The opportunity to hoard money in the form of cash and evade taxes through legal loopholes would no longer be available as all taxpayers, who would include the majority of the population, would be obliged to move to electronic methods of transaction.

(2) More individuals are taxable

Less than 10% of Indian citizens pay direct taxes. A vast number of individuals would be subject to taxes if the present tax system was abolished and a tax was placed on all financial transactions. The government would earn more money as a result of this.

(3) Increase in disposable incomes

With a rise in income, the tax rate goes up. Once an individual's income surpasses the basic exemption ceiling, their disposable income may be immediately cut by 20–30% under direct taxes.
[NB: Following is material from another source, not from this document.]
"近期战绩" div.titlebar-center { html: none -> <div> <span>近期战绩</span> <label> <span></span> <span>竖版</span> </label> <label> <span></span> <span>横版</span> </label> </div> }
However, if BTT were to be reduced by, say, 2%, and 98% of the income would still be available for spending.

(4) Cashless economy

Greater accountability and openness would result from a shift to electronic payment methods and cheques. The advantages of government initiatives would also experience fewer leaks and be used legally.

Disadvantages

There are a number of disadvantages to BTT, despite the fact that it largely appears to be a straightforward, totally automated, efficient, and cost-effective tax system. The following are possible examples of them:-

(1) Cripple rural economy

India's rural economy is primarily cash-based. Rural areas of India have only gradually been linked to the mainstream financial system, leaving the bulk of the country unconnected. The whole agriculture industry, from seeds to fertiliser, depends heavily on hard currency for day-to-day transactions. Therefore, BTT will be a tough step for rural India or the agriculture sector.
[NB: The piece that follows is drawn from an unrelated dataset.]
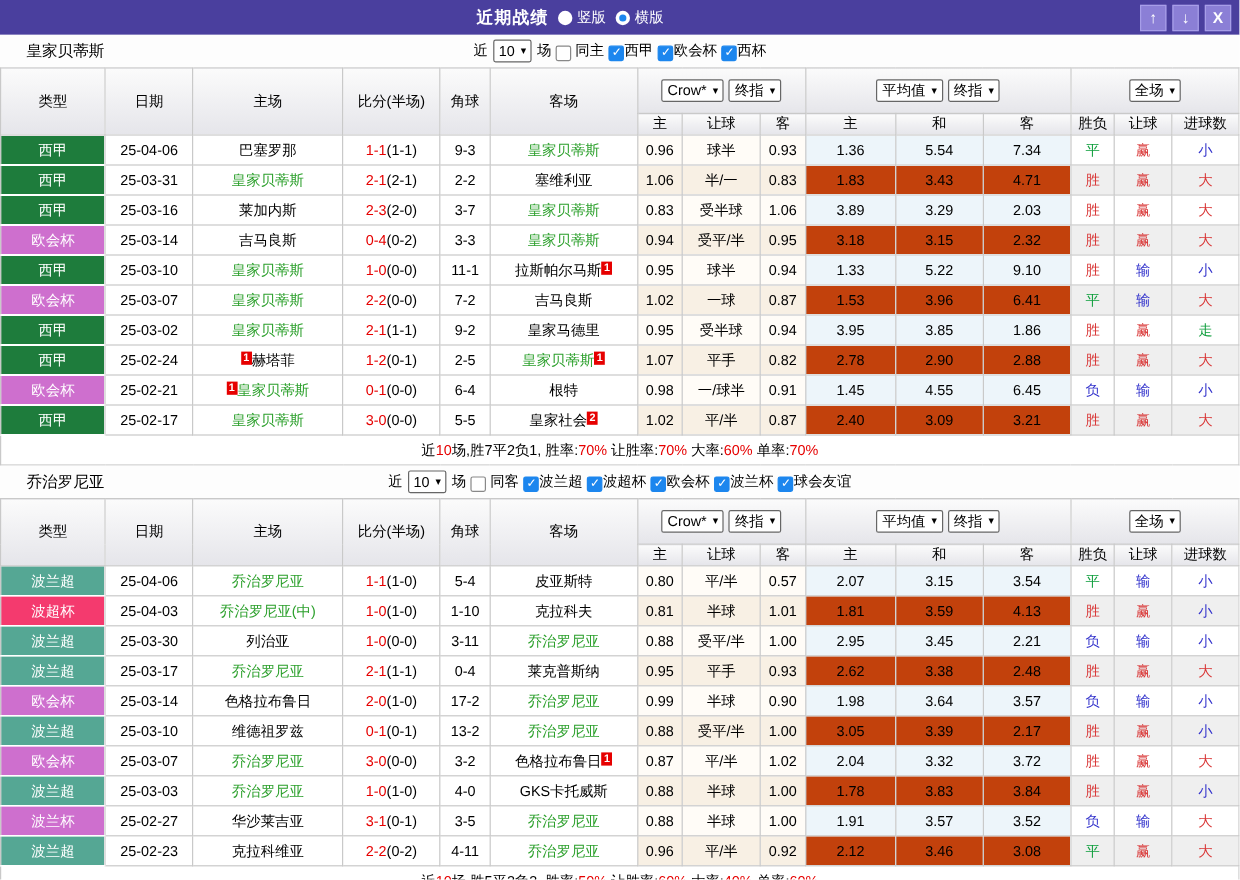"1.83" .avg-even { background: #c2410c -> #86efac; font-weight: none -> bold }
(2) No taxation flexibility

A progressive taxation policy's fundamental goal is to increase the burden on the wealthy while decreasing it for the poor. However, in the case of BTT, a consistent rate of tax will be applied to every transaction, regardless of the income level of the individual receiving the money. BTT is therefore a regressive tax. BTT will in some ways fall short of addressing the rich-poor divide. Additionally, BTT would have the unpleasant cascading effect of taxing the same revenue twice, which is especially bad for enterprises.

(3) Breaking the Federal Structure

Revenue will be lost by states that place less of a focus on the banking industry. Similar to the GST, implementing a unified taxing system across the country might go against the democratic federal concept.
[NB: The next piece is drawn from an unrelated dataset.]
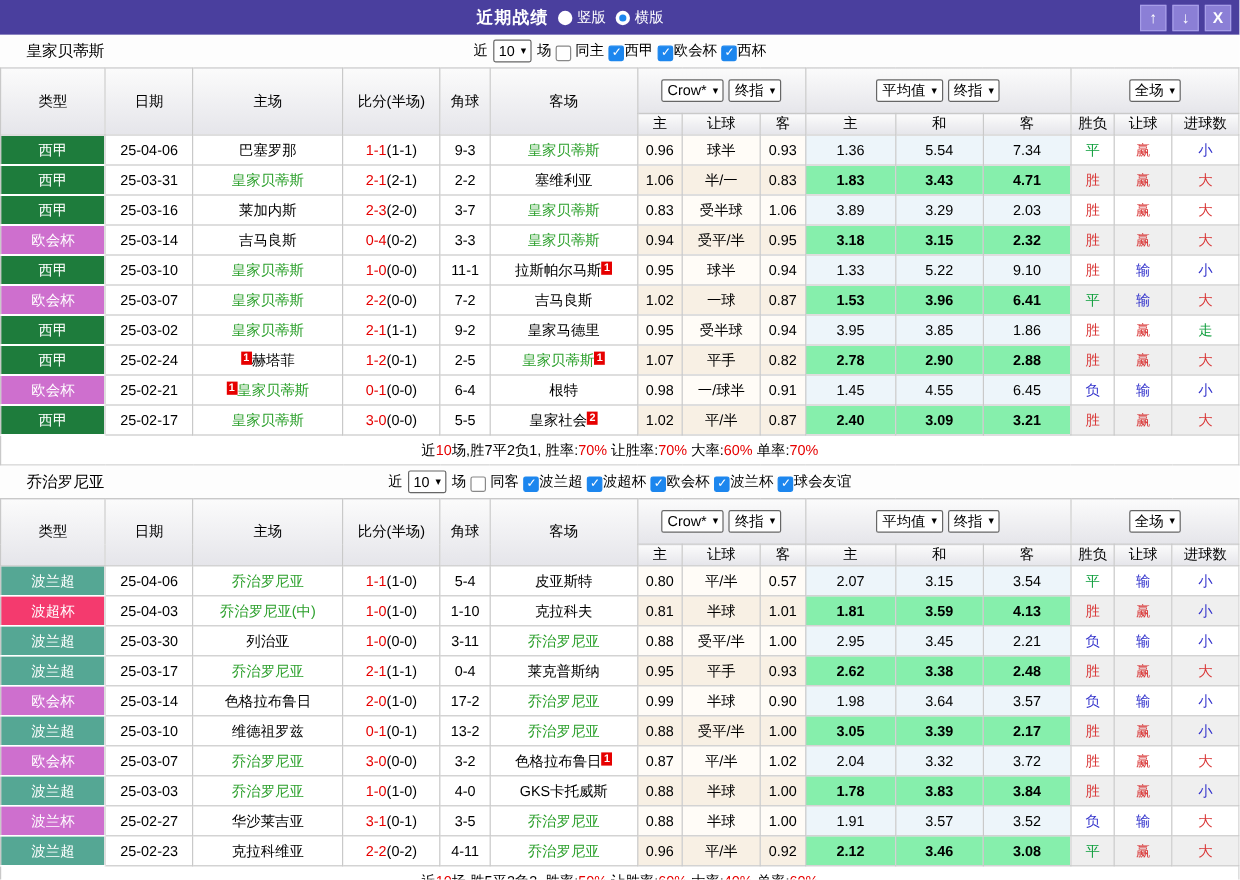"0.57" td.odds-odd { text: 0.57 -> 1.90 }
(4) Problems that might arise identical to those in GST

With the GST, the consuming states often make more money than the production states. Similar to this, under BTT, the states with a high density of bank branches stand to benefit, while the less developed areas where banking is still in its infancy stand to lose a significant portion of the money.

BTT would be collected and paid by banks, just as STT, which must be collected and paid by a single intermediary, such as recognised stock exchanges in the case of shares or fund managers in the case of mutual funds. This well-established system of bank connections may prove to be the ideal pitch to bowl BTT because India's public and private banking sectors are sensibly supervised by the Reserve Bank of India.